Für den SPD-Abgeordneten Sven Kohlmeier ist Müllers öffentlicher Anspruch eine Selbstverständlichkeit. „Er kann gar nicht mehr anders.“ Müller müsse jetzt Listenplatz 1 beanspruchen, „bevor es ein anderer tut“. Es gebe aber keinerlei Automatismus. Kohlmeier wägt noch ab, tendiert aber zu Müller. „Er weiß genau, wie man Mittel für das Land Berlin eintreibt, hat jahrzehntelange Erfahrung im parlamentarischen Verhandeln.“

Stegner: „Die Karten werden jetzt neu gemischt“

Dass Müller noch keine offizielle Kandidatur hat, sich aber schon für ein Ministeramt interessiert, nimmt man anderorts gelassen auf. „Er kann ja schlecht antworten, dass er sich für nichts interessiert, wenn er nach einem Ministeramt gefragt wird“, sagte der Schleswig-Holsteiner SPD-Landtagsabgeordnete Ralf Stegner der Berliner Zeitung. „Daher ist das schon verständlich, dass er so antwortet.“ Stegner, der in seiner Partei im vergangenen Jahr zusammen mit Gesine Schwan am Rennen um den Parteivorsitz teilgenommen hatte, kandidiert ebenfalls für den Bundestag. „Die kommende Bundestagswahl ist so interessant wie keine andere zuvor“, sagt er. „Zum ersten Mal in der Geschichte der Bundesrepublik tritt der amtierende Regierungschef nicht mehr an. Die Karten werden jetzt neu gemischt“.

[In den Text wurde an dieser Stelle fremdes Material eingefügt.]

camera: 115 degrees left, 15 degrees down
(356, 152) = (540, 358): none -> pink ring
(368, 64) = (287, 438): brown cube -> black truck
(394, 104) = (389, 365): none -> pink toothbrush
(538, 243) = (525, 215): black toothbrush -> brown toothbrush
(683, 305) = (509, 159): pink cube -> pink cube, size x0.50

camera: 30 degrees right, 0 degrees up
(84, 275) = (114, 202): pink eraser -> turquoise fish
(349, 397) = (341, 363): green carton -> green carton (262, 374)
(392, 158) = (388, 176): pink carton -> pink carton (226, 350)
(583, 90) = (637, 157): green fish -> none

Er rechnet damit, dass sich noch weitere profilierte Genossinnen und Genossen dafür entscheiden, erstmals für den Bundestag zu kandieren. Klar sei aber auch, dass im Vorhinein keine Ämter besetzt würden: „Erst kommen die Inhalte, dann der Wahlkampf und nach dem Wahlergebnis werden Ämter und Funktionen besetzt“, so Stegner. „Es ist wichtig zu wissen, dass man die SPD auch in dieser Hinsicht als Team begreift, das für die Bürgerinnen und Bürger Verbesserungen erreichen will.“

„Er hat natürlich kein Vorgriffsrecht“, sagt der Berliner SPD-Bundestagsabgeordnete Fritz Felgentreu zur Ämterfrage. Wahr sei aber auch, dass Michael Müller als ehemaliger Regierender Bürgermeister von Berlin im Bundestag anders wahrgenommen werde als ein unbekannter Nachwuchspolitiker. Er sei ja ein erfahrener Parlamentarier, der daher auch in der Bundestagsfraktion erfolgreich arbeiten werde.

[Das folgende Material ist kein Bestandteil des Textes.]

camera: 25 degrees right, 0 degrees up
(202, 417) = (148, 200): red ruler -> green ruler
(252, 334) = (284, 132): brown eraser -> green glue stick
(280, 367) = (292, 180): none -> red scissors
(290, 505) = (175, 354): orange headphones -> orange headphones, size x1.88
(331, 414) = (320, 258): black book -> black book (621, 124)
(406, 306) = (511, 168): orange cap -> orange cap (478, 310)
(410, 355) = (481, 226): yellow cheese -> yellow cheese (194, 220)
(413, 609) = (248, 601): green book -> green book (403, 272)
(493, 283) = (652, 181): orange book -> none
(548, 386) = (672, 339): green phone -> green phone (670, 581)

Dass ein Berliner Politiker in einer möglichen rot-rot-grünen oder auch anders gelagerten Bundesregierung  bei Kabinettsposten geringe Chancen hat, zum Zug zu kommen, hat mit anderen Mehrheiten zu tun: Die Genossinnen und Genossen aus der Hauptstadt bilden eine eher kleine Landesgruppe in der SPD. Da Ämter immer auch nach Landesproporz vergeben werden, müssen sich die Hauptstädter schon allein deshalb wohl hinten anstellen.

Der Motivation zur Kandidatur bereitet das aber keinen Abbruch. Am Wochenende erklärte der ehemalige Berliner Kulturstaatssekretär Tim Renner, dass er für Neukölln antreten werde. Beim zweiten Versuch war der Bezirksname in seinem Tweet dann auch richtig geschrieben.